Vind bronnen: “Just-merkbaar verschil – – nieuws * kranten * boeken * scholar * JSTOR (maart 2008) (leer hoe en wanneer dit sjabloonbericht moet worden verwijderd)
in de tak van de experimentele psychologie gericht op zin, sensatie en perceptie, die Psychofysica wordt genoemd, is een just-merkbaar verschil of JND de hoeveelheid die iets moet worden veranderd om een verschil merkbaar te maken, detecteerbaar ten minste de helft van de tijd (absolute drempel). Deze limen is ook bekend als het verschil limen, verschil drempel, of minst waarneembare verschil.,
voor veel zintuiglijke modaliteiten is de ” JND ” over een breed scala van stimulusmagnitudes die voldoende ver van de boven-en ondergrens van de waarneming verwijderd zijn, een vaste verhouding van het sensorisch referentieniveau, zodat de verhouding van de JND/referentie ruwweg constant is (dat wil zeggen dat de JND een constante verhouding/percentage van het referentieniveau is). Gemeten in fysische eenheden hebben we:
waar I {\displaystyle I\!,} is de oorspronkelijke intensiteit van de specifieke stimulatie, Δ I {\displaystyle \ Delta I\!} is de toevoeging die nodig is om de verandering waar te nemen (de JND), en k is een constante. Deze regel werd voor het eerst ontdekt door Ernst Heinrich Weber (1795-1878), een anatoom en fysioloog, in experimenten op de waarnemingsdrempels van opgeheven gewichten., Een theoretische grondgedachte (niet universeel aanvaard) werd vervolgens door Gustav Fechner gegeven, dus de regel staat daarom bekend als de Weber–wet of als de Weber-Fechner-wet; de constante k wordt de Weber-constante genoemd. Het is waar, althans voor een goede benadering, van vele maar niet alle zintuiglijke dimensies, bijvoorbeeld de helderheid van lichten, en de intensiteit en de toonhoogte van geluiden.
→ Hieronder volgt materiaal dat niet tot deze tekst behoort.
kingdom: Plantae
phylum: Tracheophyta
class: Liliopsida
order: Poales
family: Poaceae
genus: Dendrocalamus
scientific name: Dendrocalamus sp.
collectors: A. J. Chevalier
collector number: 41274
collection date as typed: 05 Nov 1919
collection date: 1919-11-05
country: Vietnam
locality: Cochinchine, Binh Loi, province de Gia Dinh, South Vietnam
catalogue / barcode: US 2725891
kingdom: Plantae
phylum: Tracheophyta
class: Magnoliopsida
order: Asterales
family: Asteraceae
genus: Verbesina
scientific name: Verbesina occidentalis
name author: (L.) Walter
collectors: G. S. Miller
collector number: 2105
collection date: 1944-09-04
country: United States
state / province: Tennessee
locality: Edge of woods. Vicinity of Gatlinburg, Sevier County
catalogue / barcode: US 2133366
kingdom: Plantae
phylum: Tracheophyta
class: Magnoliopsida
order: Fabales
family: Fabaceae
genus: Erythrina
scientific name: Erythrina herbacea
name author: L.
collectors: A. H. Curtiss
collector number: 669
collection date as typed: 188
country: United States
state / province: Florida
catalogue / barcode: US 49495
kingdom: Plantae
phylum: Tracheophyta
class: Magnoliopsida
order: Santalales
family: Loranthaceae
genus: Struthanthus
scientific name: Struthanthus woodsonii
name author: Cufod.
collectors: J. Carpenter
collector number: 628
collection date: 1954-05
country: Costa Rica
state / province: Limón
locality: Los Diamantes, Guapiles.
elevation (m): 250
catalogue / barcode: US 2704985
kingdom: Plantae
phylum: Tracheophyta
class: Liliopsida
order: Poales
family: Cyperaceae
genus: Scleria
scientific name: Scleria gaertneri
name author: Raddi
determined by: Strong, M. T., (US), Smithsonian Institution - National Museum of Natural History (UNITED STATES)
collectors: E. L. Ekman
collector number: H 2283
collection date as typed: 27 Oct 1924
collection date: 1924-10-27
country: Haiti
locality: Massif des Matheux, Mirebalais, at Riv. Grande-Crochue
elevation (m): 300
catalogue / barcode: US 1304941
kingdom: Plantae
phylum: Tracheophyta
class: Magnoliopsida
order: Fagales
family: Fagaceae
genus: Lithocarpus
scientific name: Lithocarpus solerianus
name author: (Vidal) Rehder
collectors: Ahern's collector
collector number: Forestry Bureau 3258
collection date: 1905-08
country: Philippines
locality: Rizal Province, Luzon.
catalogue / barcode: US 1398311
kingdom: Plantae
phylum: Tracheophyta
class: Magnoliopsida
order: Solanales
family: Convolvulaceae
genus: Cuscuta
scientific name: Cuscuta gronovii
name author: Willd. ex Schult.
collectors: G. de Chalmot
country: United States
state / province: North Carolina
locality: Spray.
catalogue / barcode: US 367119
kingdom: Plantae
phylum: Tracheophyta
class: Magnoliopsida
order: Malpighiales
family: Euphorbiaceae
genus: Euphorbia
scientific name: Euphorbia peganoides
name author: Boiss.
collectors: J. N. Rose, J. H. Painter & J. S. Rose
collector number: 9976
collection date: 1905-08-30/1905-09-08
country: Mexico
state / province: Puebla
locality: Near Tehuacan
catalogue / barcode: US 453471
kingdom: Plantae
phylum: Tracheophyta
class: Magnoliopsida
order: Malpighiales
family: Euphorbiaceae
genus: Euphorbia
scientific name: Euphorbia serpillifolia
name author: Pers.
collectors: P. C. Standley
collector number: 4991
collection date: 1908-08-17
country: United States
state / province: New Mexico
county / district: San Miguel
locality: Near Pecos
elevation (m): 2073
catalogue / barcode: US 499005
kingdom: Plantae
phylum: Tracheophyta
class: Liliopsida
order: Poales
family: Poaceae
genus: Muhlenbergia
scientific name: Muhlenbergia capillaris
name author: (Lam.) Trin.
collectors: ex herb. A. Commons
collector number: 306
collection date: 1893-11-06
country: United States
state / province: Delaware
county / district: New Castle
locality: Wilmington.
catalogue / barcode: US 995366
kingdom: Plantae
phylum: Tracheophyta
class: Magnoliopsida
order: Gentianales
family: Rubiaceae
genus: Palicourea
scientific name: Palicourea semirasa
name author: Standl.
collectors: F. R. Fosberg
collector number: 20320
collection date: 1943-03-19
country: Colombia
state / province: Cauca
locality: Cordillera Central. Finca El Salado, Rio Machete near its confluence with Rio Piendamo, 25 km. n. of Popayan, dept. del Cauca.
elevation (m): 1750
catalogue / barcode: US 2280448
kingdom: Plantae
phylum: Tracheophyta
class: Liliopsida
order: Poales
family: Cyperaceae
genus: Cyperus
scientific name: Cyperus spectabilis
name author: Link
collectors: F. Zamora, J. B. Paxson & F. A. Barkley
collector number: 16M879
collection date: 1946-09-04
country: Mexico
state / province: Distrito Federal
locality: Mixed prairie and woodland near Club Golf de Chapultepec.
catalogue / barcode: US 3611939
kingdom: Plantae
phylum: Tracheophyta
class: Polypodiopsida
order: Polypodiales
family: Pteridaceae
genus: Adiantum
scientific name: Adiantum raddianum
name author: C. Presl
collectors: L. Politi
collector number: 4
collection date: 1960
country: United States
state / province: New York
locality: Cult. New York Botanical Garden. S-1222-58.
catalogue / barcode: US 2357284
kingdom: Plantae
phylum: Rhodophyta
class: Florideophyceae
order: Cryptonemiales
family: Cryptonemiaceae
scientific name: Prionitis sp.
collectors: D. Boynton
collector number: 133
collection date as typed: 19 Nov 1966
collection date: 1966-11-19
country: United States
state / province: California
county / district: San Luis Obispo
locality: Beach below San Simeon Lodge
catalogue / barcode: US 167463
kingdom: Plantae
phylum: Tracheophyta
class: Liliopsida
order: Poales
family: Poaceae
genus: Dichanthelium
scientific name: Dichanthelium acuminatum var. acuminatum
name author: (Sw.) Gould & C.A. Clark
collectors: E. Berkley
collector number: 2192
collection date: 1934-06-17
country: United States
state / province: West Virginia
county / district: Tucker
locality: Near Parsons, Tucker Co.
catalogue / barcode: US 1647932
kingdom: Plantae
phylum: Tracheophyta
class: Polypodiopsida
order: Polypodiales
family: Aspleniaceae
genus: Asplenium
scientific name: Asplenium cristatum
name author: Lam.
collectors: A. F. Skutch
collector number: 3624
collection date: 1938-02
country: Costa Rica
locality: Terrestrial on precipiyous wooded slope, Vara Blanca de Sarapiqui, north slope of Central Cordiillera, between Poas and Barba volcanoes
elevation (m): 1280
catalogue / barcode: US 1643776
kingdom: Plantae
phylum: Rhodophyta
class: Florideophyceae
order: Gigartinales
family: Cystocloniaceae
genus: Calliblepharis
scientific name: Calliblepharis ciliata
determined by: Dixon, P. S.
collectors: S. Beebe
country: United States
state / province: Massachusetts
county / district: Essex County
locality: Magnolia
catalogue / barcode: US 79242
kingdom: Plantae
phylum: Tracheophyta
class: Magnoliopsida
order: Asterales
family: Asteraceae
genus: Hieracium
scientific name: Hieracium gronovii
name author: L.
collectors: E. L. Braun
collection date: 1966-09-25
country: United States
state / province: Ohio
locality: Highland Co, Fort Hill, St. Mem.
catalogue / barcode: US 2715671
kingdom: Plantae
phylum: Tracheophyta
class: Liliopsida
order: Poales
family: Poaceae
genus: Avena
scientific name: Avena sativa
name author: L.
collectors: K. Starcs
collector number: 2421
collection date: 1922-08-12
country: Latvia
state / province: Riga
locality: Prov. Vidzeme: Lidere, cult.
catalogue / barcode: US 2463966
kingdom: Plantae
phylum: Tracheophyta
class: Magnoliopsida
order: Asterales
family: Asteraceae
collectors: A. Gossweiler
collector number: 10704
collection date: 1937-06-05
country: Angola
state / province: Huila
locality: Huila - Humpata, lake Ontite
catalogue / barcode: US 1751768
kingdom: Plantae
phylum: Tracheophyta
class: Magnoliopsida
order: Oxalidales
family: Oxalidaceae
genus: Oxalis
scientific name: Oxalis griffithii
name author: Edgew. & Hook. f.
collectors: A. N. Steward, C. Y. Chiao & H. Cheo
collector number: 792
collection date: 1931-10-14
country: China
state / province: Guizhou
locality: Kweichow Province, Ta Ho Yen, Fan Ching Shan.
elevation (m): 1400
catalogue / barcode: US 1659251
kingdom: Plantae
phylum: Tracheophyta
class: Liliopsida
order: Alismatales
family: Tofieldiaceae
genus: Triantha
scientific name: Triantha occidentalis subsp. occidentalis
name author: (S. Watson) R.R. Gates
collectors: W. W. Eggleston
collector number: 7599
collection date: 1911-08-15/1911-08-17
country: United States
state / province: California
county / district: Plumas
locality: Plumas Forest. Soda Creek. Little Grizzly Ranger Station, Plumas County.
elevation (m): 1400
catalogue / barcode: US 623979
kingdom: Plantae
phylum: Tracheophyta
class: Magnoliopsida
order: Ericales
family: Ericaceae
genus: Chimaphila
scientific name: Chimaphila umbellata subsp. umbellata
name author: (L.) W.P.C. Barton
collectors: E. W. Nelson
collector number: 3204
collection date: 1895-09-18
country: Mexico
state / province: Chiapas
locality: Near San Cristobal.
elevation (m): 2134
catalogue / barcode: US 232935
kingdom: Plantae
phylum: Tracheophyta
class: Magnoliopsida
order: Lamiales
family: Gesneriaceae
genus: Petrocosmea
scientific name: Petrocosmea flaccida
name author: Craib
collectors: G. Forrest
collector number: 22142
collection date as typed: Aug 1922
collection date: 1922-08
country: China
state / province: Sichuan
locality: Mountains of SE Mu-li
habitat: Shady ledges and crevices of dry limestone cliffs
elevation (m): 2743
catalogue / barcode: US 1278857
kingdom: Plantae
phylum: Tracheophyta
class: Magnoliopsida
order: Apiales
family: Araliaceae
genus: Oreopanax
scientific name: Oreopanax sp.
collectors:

Het is echter niet waar voor de golflengte van licht., Stanley Smith Stevens betoogde dat het alleen zou gelden voor wat hij prothetische zintuiglijke continua noemde, waar verandering van input de vorm van toename in intensiteit of iets duidelijk analoog aanneemt; het zou niet gelden voor metathetische continua, waar verandering van input een kwalitatieve in plaats van een kwantitatieve verandering van de waarneming produceert. Stevens ontwikkelde zijn eigen wet, genaamd Stevens ‘ Power Law, die de stimulus verhoogt tot een constante macht, terwijl, net als Weber, deze ook vermenigvuldigt met een constante factor om de waargenomen stimulus te bereiken.,
De JND is een statistische, in plaats van een exacte hoeveelheid: van proef tot proef zal het verschil dat een bepaalde persoon opmerkt enigszins variëren, en het is daarom noodzakelijk om veel proeven uit te voeren om de drempel te bepalen. De JND meestal gemeld is het verschil dat een persoon merkt op 50% van de proeven. Als een ander percentage wordt gebruikt, moet dit in de beschrijving worden opgenomen—men zou bijvoorbeeld de waarde van de “75% JND”kunnen vermelden.,
moderne benaderingen van Psychofysica, bijvoorbeeld signaaldetectietheorie, impliceren dat de waargenomen JND, zelfs in deze statistische zin, geen absolute kwantiteit is, maar afhankelijk zal zijn van situationele en motiverende factoren en perceptuele factoren. Bijvoorbeeld, wanneer een onderzoeker knippert een zeer zwak licht, een deelnemer kan melden het zien van het op sommige proeven, maar niet op anderen.,
De JND-formule heeft een objectieve interpretatie (geïmpliceerd aan het begin van dit item) als het verschil tussen de niveaus van de gepresenteerde stimulus dat bij 50% van de gelegenheden wordt gedetecteerd door een bepaalde waargenomen respons (Torgerson, 1958), in plaats van wat subjectief “opgemerkt” wordt of als een verschil in magnitudes van bewust ervaren ‘sensaties’., Deze 50%-discriminerende ongelijkheid kan worden gebruikt als een universele meeteenheid van de psychologische afstand van het niveau van een kenmerk in een object of situatie en een interne vergelijkingsstandaard in het geheugen, zoals de”template”voor een categorie of de “norm” van erkenning (Booth & Freeman, 1993)., De JND-schaal afstanden tot norm kunnen worden gecombineerd tussen waargenomen en afgeleide psychofysische functies om diagnostiek te genereren tussen veronderstelde informatie-transformerende (mentale) processen die de waargenomen kwantitatieve oordelen bemiddelen (Richardson & Booth, 1993).